■ To-do item
Look for the line containing "JFrog Secrets detection" in the listing below; from there, output every line exactly, the last one included.

■ Supplied records
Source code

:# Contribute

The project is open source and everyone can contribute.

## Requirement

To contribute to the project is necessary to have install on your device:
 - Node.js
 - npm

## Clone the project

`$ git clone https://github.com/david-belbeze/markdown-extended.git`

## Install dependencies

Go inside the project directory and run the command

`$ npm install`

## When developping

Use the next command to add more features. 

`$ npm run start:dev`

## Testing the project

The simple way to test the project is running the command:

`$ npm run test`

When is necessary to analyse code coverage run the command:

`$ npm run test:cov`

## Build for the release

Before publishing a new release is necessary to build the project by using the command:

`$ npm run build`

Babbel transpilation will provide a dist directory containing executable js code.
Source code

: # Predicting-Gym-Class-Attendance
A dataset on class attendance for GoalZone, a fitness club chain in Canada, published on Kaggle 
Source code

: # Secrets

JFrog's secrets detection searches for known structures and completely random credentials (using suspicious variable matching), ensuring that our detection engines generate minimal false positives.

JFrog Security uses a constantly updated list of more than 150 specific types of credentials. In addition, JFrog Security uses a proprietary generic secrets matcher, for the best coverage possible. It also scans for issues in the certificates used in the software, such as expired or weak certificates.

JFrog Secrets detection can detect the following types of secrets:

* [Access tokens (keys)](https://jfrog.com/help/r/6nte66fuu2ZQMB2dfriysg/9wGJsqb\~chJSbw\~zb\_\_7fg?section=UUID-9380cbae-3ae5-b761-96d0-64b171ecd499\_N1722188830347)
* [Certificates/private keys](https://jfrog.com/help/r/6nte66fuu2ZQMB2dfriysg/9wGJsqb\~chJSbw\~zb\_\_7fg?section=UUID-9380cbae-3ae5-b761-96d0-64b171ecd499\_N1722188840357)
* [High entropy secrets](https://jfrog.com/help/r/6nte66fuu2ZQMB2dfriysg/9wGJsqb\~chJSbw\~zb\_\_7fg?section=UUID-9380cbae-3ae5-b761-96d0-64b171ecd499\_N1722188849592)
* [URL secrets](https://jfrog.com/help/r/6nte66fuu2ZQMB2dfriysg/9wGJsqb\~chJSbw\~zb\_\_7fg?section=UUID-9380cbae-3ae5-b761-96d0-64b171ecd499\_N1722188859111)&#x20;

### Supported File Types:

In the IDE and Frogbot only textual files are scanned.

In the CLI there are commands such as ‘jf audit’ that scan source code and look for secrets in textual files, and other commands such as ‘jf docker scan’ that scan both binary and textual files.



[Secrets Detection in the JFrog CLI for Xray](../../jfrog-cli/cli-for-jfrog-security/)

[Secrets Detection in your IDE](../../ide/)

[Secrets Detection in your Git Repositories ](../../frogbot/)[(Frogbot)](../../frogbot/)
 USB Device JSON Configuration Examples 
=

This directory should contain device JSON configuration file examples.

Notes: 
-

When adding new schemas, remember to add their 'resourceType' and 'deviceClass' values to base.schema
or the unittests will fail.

■ Answer for this exercise
JFrog Secrets detection can detect the following types of secrets:

* [Access tokens (keys)](https://jfrog.com/help/r/6nte66fuu2ZQMB2dfriysg/9wGJsqb\~chJSbw\~zb\_\_7fg?section=UUID-9380cbae-3ae5-b761-96d0-64b171ecd499\_N1722188830347)
* [Certificates/private keys](https://jfrog.com/help/r/6nte66fuu2ZQMB2dfriysg/9wGJsqb\~chJSbw\~zb\_\_7fg?section=UUID-9380cbae-3ae5-b761-96d0-64b171ecd499\_N1722188840357)
* [High entropy secrets](https://jfrog.com/help/r/6nte66fuu2ZQMB2dfriysg/9wGJsqb\~chJSbw\~zb\_\_7fg?section=UUID-9380cbae-3ae5-b761-96d0-64b171ecd499\_N1722188849592)
* [URL secrets](https://jfrog.com/help/r/6nte66fuu2ZQMB2dfriysg/9wGJsqb\~chJSbw\~zb\_\_7fg?section=UUID-9380cbae-3ae5-b761-96d0-64b171ecd499\_N1722188859111)&#x20;

### Supported File Types:

In the IDE and Frogbot only textual files are scanned.

In the CLI there are commands such as ‘jf audit’ that scan source code and look for secrets in textual files, and other commands such as ‘jf docker scan’ that scan both binary and textual files.



[Secrets Detection in the JFrog CLI for Xray](../../jfrog-cli/cli-for-jfrog-security/)

[Secrets Detection in your IDE](../../ide/)

[Secrets Detection in your Git Repositories ](../../frogbot/)[(Frogbot)](../../frogbot/)
 USB Device JSON Configuration Examples 
=

This directory should contain device JSON configuration file examples.

Notes: 
-

When adding new schemas, remember to add their 'resourceType' and 'deviceClass' values to base.schema
or the unittests will fail.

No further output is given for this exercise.